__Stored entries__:
- - - - - - -

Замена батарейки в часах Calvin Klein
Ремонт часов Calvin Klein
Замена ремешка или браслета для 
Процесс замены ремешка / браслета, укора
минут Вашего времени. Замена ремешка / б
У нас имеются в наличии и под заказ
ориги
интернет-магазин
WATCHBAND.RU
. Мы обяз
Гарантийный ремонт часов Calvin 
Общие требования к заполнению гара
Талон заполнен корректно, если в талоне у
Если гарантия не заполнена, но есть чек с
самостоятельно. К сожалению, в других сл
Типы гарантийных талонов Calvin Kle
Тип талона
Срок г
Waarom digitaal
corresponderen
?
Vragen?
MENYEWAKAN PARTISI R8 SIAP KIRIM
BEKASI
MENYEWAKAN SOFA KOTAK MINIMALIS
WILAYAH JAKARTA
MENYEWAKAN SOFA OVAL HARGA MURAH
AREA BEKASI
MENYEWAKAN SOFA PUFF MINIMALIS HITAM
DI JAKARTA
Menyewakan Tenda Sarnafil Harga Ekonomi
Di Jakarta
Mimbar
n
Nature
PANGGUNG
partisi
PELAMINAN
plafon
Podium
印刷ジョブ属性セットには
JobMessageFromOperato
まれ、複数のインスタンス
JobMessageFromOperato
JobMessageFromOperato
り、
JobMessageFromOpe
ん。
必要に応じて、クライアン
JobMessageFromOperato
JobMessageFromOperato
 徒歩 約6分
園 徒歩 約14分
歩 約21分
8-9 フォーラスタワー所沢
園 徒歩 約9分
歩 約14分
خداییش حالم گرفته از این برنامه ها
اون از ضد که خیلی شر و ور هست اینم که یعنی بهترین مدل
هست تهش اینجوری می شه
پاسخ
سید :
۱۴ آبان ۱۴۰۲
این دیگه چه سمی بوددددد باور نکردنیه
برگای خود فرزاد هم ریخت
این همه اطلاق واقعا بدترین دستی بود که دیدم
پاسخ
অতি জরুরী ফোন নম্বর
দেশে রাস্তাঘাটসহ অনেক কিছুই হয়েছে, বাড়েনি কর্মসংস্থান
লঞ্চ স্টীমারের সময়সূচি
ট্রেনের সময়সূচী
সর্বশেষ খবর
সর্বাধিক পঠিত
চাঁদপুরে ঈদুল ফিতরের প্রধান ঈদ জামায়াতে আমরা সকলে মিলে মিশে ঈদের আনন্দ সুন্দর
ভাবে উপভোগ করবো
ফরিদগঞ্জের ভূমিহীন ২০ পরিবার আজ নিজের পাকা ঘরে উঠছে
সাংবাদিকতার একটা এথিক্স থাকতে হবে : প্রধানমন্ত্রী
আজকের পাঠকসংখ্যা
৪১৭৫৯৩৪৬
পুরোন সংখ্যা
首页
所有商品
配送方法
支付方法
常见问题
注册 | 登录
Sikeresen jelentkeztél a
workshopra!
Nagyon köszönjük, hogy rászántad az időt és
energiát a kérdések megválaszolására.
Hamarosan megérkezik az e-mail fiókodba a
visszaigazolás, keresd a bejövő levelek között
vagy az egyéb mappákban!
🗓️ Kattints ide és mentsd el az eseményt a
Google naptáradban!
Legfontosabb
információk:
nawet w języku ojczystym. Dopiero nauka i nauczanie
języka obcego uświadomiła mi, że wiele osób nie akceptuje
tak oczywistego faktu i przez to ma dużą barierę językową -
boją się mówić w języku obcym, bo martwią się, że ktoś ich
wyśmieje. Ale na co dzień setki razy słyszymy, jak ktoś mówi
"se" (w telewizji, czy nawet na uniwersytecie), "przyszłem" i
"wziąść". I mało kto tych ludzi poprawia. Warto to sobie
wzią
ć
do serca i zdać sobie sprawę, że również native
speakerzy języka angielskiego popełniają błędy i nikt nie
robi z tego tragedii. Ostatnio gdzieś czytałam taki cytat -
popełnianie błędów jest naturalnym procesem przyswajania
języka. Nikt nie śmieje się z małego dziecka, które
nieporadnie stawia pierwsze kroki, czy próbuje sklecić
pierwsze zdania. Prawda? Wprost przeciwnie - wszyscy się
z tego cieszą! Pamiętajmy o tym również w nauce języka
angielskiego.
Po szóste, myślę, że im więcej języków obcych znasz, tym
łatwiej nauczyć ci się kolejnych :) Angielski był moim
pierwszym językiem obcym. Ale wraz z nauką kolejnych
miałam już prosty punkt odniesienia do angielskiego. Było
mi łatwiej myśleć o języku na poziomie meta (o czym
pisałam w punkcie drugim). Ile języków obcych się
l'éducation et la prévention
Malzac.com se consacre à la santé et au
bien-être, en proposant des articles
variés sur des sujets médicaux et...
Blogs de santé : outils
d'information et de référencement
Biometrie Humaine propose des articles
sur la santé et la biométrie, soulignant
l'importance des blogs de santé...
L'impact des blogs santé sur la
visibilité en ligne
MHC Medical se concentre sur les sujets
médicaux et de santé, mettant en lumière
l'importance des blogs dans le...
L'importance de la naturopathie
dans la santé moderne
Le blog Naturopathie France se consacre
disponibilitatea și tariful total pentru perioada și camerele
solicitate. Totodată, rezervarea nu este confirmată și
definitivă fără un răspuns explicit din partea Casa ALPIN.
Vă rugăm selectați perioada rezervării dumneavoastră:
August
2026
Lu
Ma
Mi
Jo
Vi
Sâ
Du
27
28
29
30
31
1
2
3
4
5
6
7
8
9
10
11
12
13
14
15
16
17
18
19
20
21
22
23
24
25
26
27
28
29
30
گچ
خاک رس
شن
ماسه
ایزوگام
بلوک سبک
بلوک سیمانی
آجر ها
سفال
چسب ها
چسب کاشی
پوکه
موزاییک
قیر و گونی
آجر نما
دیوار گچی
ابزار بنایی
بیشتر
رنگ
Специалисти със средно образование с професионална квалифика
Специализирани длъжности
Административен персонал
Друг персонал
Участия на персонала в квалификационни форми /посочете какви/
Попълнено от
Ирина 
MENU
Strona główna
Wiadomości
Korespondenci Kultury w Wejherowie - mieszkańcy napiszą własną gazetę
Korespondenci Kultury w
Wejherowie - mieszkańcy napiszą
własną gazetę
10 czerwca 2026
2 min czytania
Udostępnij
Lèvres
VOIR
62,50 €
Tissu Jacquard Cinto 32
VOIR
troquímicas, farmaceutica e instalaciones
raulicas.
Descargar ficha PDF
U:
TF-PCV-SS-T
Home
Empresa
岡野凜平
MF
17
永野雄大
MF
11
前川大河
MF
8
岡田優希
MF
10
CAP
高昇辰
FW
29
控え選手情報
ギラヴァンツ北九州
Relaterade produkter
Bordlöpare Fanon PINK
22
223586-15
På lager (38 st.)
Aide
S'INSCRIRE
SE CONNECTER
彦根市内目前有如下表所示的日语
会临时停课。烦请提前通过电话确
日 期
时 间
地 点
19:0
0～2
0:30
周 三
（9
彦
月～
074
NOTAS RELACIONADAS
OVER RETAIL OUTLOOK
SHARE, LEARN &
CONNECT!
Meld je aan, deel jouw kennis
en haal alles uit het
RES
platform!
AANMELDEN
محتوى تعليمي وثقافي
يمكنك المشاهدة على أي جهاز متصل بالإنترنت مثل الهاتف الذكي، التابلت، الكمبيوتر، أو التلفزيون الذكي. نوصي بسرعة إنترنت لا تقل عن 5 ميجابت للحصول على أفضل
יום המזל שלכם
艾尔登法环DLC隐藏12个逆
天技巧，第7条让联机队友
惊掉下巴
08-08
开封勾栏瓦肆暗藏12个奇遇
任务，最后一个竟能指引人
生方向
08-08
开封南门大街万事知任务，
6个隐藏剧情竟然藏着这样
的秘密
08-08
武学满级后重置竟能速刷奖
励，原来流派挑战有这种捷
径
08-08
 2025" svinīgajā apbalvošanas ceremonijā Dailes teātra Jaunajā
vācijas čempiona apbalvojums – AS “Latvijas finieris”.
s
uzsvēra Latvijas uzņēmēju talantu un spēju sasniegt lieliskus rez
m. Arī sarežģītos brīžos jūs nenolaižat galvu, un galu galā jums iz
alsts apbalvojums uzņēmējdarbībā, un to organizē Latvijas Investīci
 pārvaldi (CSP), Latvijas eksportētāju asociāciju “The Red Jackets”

- - - - - - -

__Your objective__: Find every line in the records that contains the word "łatwiej" and copy each of those lines in full.

__Your response__:
łatwiej nauczyć ci się kolejnych :) Angielski był moim
mi łatwiej myśleć o języku na poziomie meta (o czym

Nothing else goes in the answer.